NO WRITER ATTRIBUTED

The problems of curricular isolation and teacher morale that some see at Harvard are the same difficulties all universities with writing programs must face.

If Harvard's system is not always effective, as critics charge, perhaps the answers lies in other institutions' attempts to address those problems:

Stanford administers its writing requirement through the English Department, using a mixture of graduate students, professors and lecturers to teach it, says Joyce Penn Moser, associate director of the Program in Critical Thinking.

But the university uses a Writing Across the Curriculum program to tie all parts of the faculty to the teaching of writing.

The program introduces discipline-specific writing skills to reinforce the broader lessons of Stanford's first-year program, says Claudes M. Reichard, lecturer in English and training consultant in WAC. Eighteen departments and 40 courses are currently involved, he says.

Stanford professors who have taught WAC classes in their departments say the experience has been valuable both for undergraduates and for those who teach them.

Stephen Chiu, a Stanford professor of physics who has taught the department's writing-intensive course, says undergraduates in science need to learn how to write in their discipline before graduate school.

"Scientific writing is something that's very important," Chiu said. "Most of the time graduate students learn about writing when they are graduate students and writing papers."

And, says Stanford Associate Professor of Art Michael J. Merriman, teaching a writing-intensive class is "both instructive and eye-opening" for professors more used to expounding on a topic than teaching a skill.

At Princeton, students can take a writing-intensive seminar offered by a professor or a lecture course in a variety of different departments with specially trained graduate students offering writing-focused sections.

Also, the majority of students take writing classes from professors and graduate students working under a lecturers are hired as well, says Marvina White, who is acting director of the Princeton Writing Center.

The lecturers are a mix of academics and professional writers, she says, and they can be hired for up to six years at a salary about $5,000 higher than what Harvard offers its Expos teachers.

The advantage of the Princeton system, says White, is that it integrates itself into the rest of the faculty and curriculum.

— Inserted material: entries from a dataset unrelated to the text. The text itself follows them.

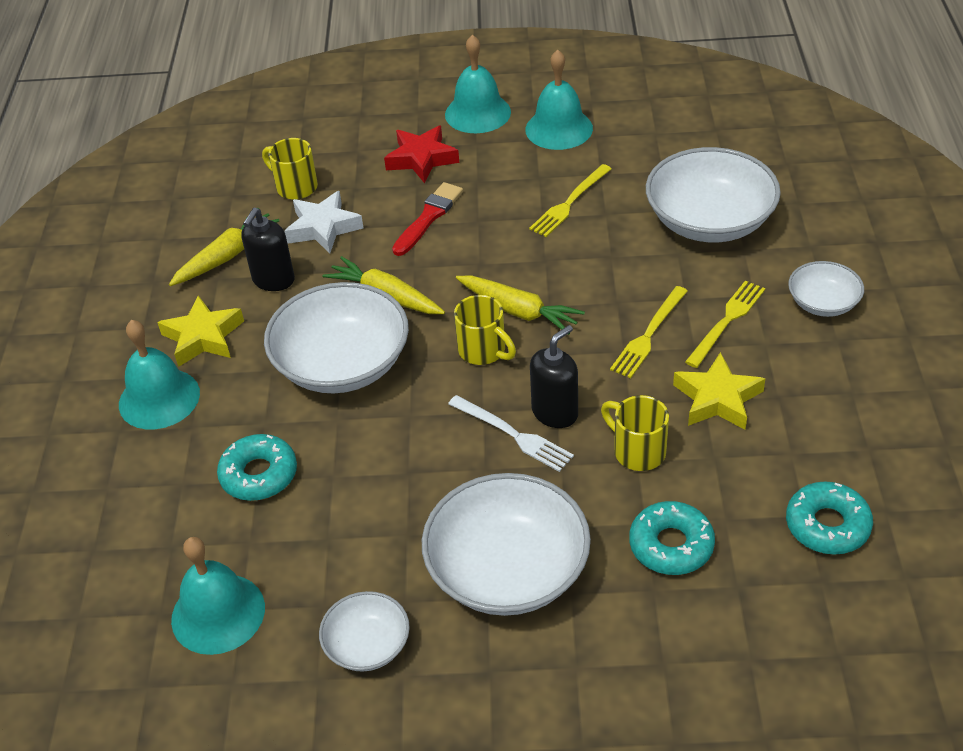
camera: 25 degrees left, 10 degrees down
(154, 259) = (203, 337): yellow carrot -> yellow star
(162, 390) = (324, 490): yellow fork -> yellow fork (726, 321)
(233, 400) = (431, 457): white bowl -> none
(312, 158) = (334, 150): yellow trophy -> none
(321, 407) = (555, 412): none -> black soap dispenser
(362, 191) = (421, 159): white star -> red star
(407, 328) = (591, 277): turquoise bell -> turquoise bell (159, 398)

It is overseen by a Council for the Humanities made up of professors from a number of disciplines, and professors from all parts of the faculty teach under its auspices.

At Duke University, graduate students from a variety of different departments teach the writing classes required of all first-years.

More significantly, the school has an extensive training and mentoring program in place to add to collegiality and coherence, according to Professor of the Practice of Rhetoric George D. Gopin, director of writing programs.

New teachers get three full days of training in the spring and in August, Gopin says. And for each nine new teachers, a "veteran assistant," who has taught in the program for two or three years, serves as a guide for curricular and teaching concerns.

Each group uses the same syllabus in "lockstep," he says, and each "rookie" teacher meets with the veteran assistant at least once a week to discuss concerns.

At Dartmouth College, the basic introductory writing class is taught through the English Department, and all first-year students must take a writing-intensive seminar offered by a faculty member, says David Wykes, director of composition and of the first-year seminar program at Dartmouth.

At the University of Pennsylvania, says Peshe C. Kuriloff '69, director of Writing Across the University there, students can choose between a seminar offered by a professor or high-level graduate student and writing-intensive sections in two courses anywhere in the curriculum.

In this case as well, Kareloff points out, there is a close tie between curriculum, faculty and writing program as members of all departments are involved with administering the writing requirement.

"I find no intelligent reason why writing should not be taught in all subjects," she says.